916 F.2d 716
Unpublished Disposition
NOTICE: Ninth Circuit Rule 36-3 provides that dispositions other than opinions or orders designated for publication are not precedential and should not be cited except when relevant under the doctrines of law of the case, res judicata, or collateral estoppel.
UNITED STATES of America, Plaintiff-Appellee,
v.
Jerry Cliff JOHNSON, Defendant-Appellant.
UNITED STATES of America, Plaintiff-Appellee,
v.
Alvin Jesse MANN, aka Alvin Jess Mann, Defendant-Appellant.
Nos. 89-10125, 89-10141.
United States Court of Appeals, Ninth Circuit.
Argued and Submitted Aug. 13, 1990.
Decided Oct. 17, 1990.
Before WALLACE, ALARCON and WIGGINS, Circuit Judges.
MEMORANDUM*
Jerry Johnson and Alvin Mann appeal their convictions and sentences for stealing cattle from the San Carlos Apache Tribal Organization. We have jurisdiction over their appeal under 28 U.S.C. Sec. 1291 (1988). We affirm.

# [EXERCISES]
a – Answer these questions using the court memorandum:
(i) On what date was the case argued and submitted?
(ii) Which circuit judges heard the case?
(iii) From what organization were the cattle stolen?
b – Reproduce the court memorandum's wording between "916 F.2d 716" and "Jess Mann, Defendant-Appellant.", inclusive.

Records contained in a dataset
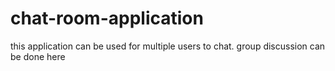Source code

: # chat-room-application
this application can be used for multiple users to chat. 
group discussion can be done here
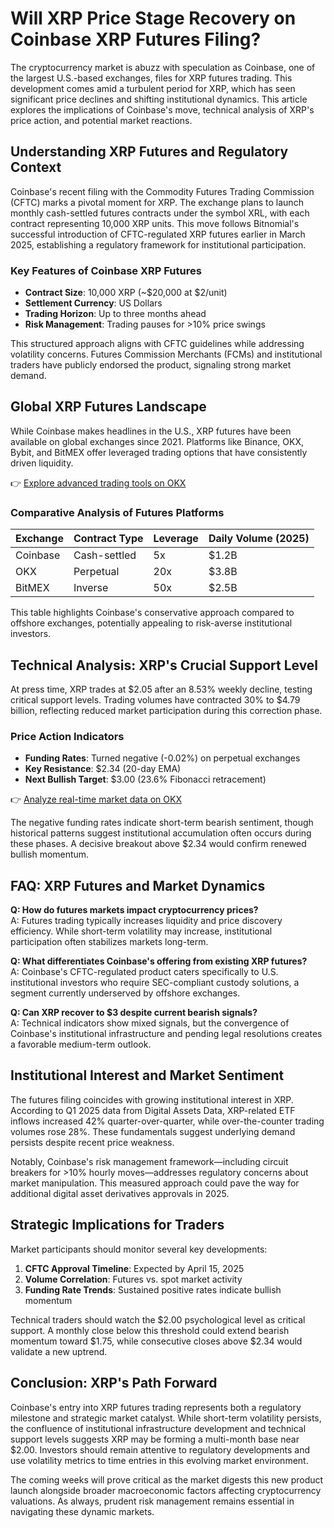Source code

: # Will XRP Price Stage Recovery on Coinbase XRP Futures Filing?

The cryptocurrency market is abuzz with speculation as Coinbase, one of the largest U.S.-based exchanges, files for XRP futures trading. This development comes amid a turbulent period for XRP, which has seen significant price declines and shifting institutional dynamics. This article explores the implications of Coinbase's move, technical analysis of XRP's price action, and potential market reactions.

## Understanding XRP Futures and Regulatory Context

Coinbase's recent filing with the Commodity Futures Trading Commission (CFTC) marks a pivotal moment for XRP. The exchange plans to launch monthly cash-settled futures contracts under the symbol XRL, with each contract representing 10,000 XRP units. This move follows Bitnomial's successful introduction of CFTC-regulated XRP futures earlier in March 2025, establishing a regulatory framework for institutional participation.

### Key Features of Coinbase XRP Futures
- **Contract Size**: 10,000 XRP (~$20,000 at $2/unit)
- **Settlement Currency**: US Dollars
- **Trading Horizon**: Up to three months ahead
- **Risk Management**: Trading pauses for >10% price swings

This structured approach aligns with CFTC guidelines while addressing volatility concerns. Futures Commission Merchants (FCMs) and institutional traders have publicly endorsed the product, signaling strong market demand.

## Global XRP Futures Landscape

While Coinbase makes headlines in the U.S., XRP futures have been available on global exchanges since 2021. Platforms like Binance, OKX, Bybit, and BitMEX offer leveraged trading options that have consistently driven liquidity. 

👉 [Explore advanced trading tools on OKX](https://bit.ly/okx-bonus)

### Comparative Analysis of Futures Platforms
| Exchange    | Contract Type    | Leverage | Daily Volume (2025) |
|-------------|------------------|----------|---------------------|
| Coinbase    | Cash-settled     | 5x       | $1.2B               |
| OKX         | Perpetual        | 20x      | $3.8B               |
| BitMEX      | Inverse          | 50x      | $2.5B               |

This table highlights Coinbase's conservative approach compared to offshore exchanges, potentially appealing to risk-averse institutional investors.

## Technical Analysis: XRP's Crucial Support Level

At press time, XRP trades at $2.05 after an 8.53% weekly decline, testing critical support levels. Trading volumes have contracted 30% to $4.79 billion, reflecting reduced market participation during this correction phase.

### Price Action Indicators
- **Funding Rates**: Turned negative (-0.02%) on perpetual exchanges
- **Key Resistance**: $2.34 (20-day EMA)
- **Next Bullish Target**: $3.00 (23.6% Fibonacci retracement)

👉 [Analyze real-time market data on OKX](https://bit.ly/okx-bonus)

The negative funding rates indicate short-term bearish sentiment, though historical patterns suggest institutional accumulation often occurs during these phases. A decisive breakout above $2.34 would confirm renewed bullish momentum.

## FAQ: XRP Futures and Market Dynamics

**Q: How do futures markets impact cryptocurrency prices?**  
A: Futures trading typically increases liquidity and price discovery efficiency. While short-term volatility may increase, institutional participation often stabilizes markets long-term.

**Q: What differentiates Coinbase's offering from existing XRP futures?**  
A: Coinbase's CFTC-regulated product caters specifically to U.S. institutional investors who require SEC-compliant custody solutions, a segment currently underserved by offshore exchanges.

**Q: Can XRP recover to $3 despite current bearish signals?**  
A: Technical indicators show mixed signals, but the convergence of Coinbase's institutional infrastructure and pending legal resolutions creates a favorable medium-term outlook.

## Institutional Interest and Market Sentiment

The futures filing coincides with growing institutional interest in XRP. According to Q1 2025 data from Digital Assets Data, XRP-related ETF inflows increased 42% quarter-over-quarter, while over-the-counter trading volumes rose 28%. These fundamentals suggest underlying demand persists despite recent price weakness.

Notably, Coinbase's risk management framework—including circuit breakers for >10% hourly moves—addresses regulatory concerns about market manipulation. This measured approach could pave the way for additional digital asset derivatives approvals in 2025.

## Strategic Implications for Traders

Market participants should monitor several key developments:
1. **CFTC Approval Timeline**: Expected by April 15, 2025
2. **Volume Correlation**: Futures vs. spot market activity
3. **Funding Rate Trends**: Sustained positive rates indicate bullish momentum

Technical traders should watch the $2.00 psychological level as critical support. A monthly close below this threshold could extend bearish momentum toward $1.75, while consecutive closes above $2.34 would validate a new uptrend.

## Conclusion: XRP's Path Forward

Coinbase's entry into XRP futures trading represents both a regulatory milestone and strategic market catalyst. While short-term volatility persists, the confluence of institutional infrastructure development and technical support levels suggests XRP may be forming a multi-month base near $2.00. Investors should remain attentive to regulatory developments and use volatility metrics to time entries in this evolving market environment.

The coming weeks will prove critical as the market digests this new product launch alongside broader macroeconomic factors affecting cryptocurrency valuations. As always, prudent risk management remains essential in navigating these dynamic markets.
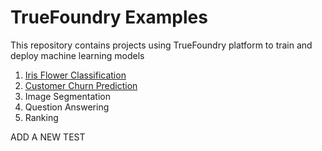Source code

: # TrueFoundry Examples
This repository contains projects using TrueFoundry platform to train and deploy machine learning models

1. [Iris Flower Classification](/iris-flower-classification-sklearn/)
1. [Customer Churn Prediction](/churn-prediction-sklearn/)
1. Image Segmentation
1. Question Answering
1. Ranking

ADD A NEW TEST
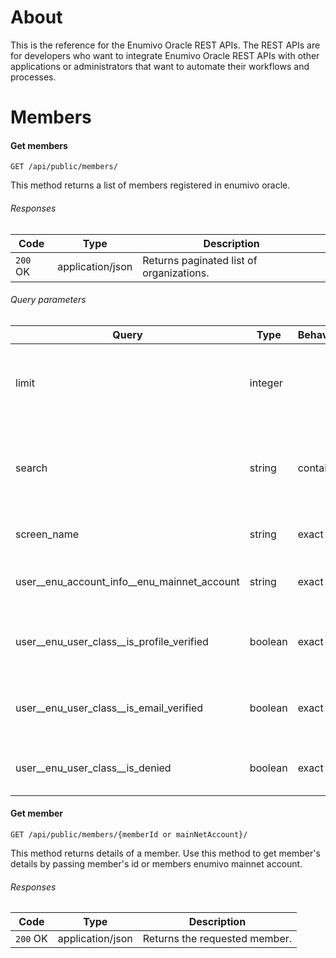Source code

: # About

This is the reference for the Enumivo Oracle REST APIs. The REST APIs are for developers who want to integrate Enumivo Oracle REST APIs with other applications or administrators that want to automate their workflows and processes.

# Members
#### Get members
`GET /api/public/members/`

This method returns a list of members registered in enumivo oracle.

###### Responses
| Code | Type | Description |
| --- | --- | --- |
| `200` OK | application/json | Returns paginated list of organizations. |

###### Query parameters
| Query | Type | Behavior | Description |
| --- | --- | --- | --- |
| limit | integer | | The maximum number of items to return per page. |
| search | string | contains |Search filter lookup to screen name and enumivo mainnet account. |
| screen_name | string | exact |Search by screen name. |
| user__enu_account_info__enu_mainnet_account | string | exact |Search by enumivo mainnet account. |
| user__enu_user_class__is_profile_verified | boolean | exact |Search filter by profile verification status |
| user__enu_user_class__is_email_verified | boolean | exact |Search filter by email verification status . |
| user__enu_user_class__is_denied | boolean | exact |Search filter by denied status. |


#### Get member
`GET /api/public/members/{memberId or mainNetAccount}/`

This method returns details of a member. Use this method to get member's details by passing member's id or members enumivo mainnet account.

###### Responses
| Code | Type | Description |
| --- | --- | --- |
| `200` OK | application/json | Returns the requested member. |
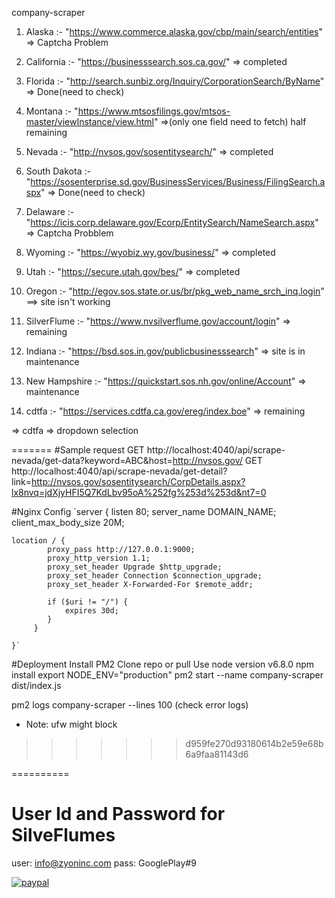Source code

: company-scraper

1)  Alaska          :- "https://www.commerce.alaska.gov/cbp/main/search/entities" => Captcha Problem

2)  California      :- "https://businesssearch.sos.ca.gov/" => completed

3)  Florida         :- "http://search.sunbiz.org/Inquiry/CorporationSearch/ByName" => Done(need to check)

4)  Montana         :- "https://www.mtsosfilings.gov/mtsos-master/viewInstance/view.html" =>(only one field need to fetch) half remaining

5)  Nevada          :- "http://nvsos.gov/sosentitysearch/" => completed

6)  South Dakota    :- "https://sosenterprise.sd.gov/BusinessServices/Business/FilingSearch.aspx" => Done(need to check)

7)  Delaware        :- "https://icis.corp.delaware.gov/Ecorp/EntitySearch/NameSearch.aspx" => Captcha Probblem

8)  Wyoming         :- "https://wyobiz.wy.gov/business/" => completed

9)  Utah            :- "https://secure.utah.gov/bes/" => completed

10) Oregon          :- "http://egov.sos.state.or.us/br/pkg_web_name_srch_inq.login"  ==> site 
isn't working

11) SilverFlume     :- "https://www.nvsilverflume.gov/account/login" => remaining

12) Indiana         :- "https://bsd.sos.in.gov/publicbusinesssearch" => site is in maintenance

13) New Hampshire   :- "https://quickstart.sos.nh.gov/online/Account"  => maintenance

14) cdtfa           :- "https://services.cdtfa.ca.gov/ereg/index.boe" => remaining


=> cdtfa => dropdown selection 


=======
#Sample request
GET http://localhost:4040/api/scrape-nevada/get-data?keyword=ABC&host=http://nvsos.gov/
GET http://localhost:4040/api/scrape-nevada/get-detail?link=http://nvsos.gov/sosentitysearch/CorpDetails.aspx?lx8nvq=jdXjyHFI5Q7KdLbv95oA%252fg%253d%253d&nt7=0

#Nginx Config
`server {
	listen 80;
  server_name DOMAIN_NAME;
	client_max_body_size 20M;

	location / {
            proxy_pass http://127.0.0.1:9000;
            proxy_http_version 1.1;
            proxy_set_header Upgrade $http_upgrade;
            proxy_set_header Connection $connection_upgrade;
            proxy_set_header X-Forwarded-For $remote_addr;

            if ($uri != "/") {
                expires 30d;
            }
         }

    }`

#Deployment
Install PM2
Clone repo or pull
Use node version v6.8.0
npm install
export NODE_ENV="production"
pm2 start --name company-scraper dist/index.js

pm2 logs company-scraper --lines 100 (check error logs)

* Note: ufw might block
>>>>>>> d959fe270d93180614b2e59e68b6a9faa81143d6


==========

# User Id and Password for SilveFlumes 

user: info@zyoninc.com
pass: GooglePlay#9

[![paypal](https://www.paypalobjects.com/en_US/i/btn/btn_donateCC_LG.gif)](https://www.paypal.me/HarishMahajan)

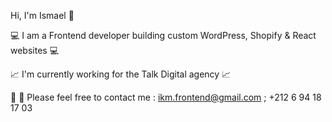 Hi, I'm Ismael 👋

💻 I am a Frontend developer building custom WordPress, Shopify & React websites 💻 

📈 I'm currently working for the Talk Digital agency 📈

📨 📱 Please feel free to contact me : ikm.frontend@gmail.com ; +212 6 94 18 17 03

# [EXPECTED OUTPUTS]
a –
(i) Aug. 13, 1990
(ii) Wallace, Alarcon and Wiggins
(iii) The San Carlos Apache Tribal Organization

b –
916 F.2d 716
Unpublished Disposition
NOTICE: Ninth Circuit Rule 36-3 provides that dispositions other than opinions or orders designated for publication are not precedential and should not be cited except when relevant under the doctrines of law of the case, res judicata, or collateral estoppel.
UNITED STATES of America, Plaintiff-Appellee,
v.
Jerry Cliff JOHNSON, Defendant-Appellant.
UNITED STATES of America, Plaintiff-Appellee,
v.
Alvin Jesse MANN, aka Alvin Jess Mann, Defendant-Appellant.